# Given passage start

Event Review: Leftfield Live in Bristol 2017
Events

Event Review: Leftfield Live in Bristol 2017

Celebrating 22 years, Leftfield embark on their new UK tour
By Simon Huxtable
Thu, 18th May 2017

As I excitedly signed into Leftfield’s Facebook page to find photos of the event, I read this: “Very emotional and special first night of the tour in Bristol at Motion last night. Thank you everyone who came. Fantastic atmosphere all night. So much bass my sound card kept vibrating out of the computer!” Basically summed up as much as I remembered word for word... apart from the sound card problems, I didn’t bring mine!

Leftfield barely need an introduction. Lauded as pioneers of Progressive House, they were the first band in dance music to make what I considered to be a ‘proper album’. Greater than the sum of it’s parts, Leftism has easily stood the test of time and it’s tracks continue to set the standard for dance music acts across the World. Celebrating it’s 22nd birthday with a short seven date UK tour taking in London, Birmingham, Manchester and finally Glasgow, Leftfield kicked off in my hometown, Bristol and you could cut the anticipation with a knife.

 

Leftism draws from a myriad of influences such that afro-beat, ska, dub reggae, ambient and techno are all mashed up in the same melting pot that Neil Barnes and Paul Daley stirred into one of the top 5 ground-breaking albums of all-time. Both members of bands before they began Leftfield, the Do-It-Yourself style of Acid House suited their punk sensibilities very well, “A lot of stuff was done on the fly. We were just being creative in the studio.” Remembers Neil in a recent BBC interview, “That time was great for music in the UK and as time goes by the '90s, and what happened creatively, is only now coming into focus and I'm really chuffed what we did is considered as something special.”

We arrived early, like way early. Leftfield were due on stage around 9:15pm, and we had rocked up to the venue at 7:30. Fortunately, we weren’t alone and the courtyard of Motion (voted one of the top 25 clubs in the World in DJ Mag) was already quarter-full with excited fans, inquisitive students and slightly bemused other halves wondering how this ended up being ‘date night’. Inside the impressive main room, warm-up act Hodge was laying down an interesting mix of ambient soundscapes, soaring vocals and dubby beats. Building energy to a relentless tribal conclusion, we had to literally peel people from the roof after an hour in the presence of this mesmerising talent. Ending with hometown heroes, Massive Attack was an inspired move. We were indeed Safe from Harm.

 

 

Then, blackness.

Ever the theatrical, Leftfield (now just Barnes) with a drummer, mixing desk engineer and the original cast of vocalists launch into an extended version of Release The Pressure; sweet ambience surrounds Earl Sixteen’s call to arms vocal before the gargantuan bass drum rallies the entire room to pogo in time. It never fails to move me how music has such a profound effect on us humans. I pogo too. I don’t care, the World is outside. This is my time now: Leftfield are already in full control. Deafened by the whoops and cheers, they quickly move into Afro-Left and Neil leaves the relative safety of his console to play the berimbau intro. Visibly taken aback, he too can feel the respect for his creations the room exudes and as Djum Djum ad libs his way through, he shuffles back to his laptops and keyboards - I remember thinking “is there anything he can’t play?!

# Given passage end

Given instruction A >> Please find each line of the records that contains the string "number" and copy those lines.
The Leftfield review has no connection to the records.

# Material for this exercise start

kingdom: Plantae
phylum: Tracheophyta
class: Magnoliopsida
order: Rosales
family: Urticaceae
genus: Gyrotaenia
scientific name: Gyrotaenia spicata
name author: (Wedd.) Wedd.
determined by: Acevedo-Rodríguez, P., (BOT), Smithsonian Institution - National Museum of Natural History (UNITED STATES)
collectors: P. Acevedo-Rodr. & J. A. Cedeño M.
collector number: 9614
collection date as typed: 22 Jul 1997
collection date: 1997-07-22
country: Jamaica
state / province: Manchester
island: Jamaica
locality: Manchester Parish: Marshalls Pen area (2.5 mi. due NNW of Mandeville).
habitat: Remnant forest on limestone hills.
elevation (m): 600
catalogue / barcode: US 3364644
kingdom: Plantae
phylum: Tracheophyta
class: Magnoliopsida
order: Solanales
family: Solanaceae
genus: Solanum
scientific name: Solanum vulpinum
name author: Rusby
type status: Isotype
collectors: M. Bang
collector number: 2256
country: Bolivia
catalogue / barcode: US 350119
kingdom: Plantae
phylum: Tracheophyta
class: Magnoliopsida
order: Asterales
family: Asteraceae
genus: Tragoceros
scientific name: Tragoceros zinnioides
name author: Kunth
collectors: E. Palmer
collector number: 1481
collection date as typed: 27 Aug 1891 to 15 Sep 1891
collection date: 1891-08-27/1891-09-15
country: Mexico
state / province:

# Material for this exercise end

Given instruction B >> Carry on the Leftfield review from the point where it stops.

Answer A >>
collector number: 9614
collector number: 2256
collector number: 1481

Answer B >>
Following the album track list faithfully, Melt and Song of Life provide welcome future-proofed thoughtful moments before Toni Halliday joins them for Original. Sultry and alluring, Curve chanteuse Halliday commands the stage while images on the huge video wall behind them segue to the music perfectly. The visual experience has been spectacular all night to be fair; each track benefitting from individualised concept art. Black Flute and Space Shanty up the energy now we are suitably mellowed out and even though Inspection (Check One) is a lot slower in tempo, it’s special place in our hearts means it feels like a continuing crescendo in the ever building wall of sound that the album creates.

Storm 3000, with its drum n bass percussions feels like a brand new track with the live drumming element and as the opening chords of ‘Open Up’ ring out, I genuinely expect John Lydon to sweep in from stage left to leave the crowd is stunned silence. He didn’t, but the cut up visuals taken from the official video made up for it. From conversations with older friends, I don’t think they played Open Up live back in the 90s, so it’s power was not lost on the now rapturous audience.

One track to go.

The realisation that the evening was drawing to a close caused more than a few around me to become very emotional, and by the end of 21st Century Poem, there wasn’t a dry eye in the house. We’d just witnessed the greatest gig of our lives. There’s a reason that Mixmag called Leftfield “The single most influential production team in British dance music.” and Q Magazine called Leftism the “...first truly complete album experience to be created by house musicians.” and we had just witnessed why in two of my most treasured hours of life. If you don’t own the this album, for shame. GO BUY IT NOW, and if you have a chance to see them live, grab the opportunity with both hands and enjoy the ride.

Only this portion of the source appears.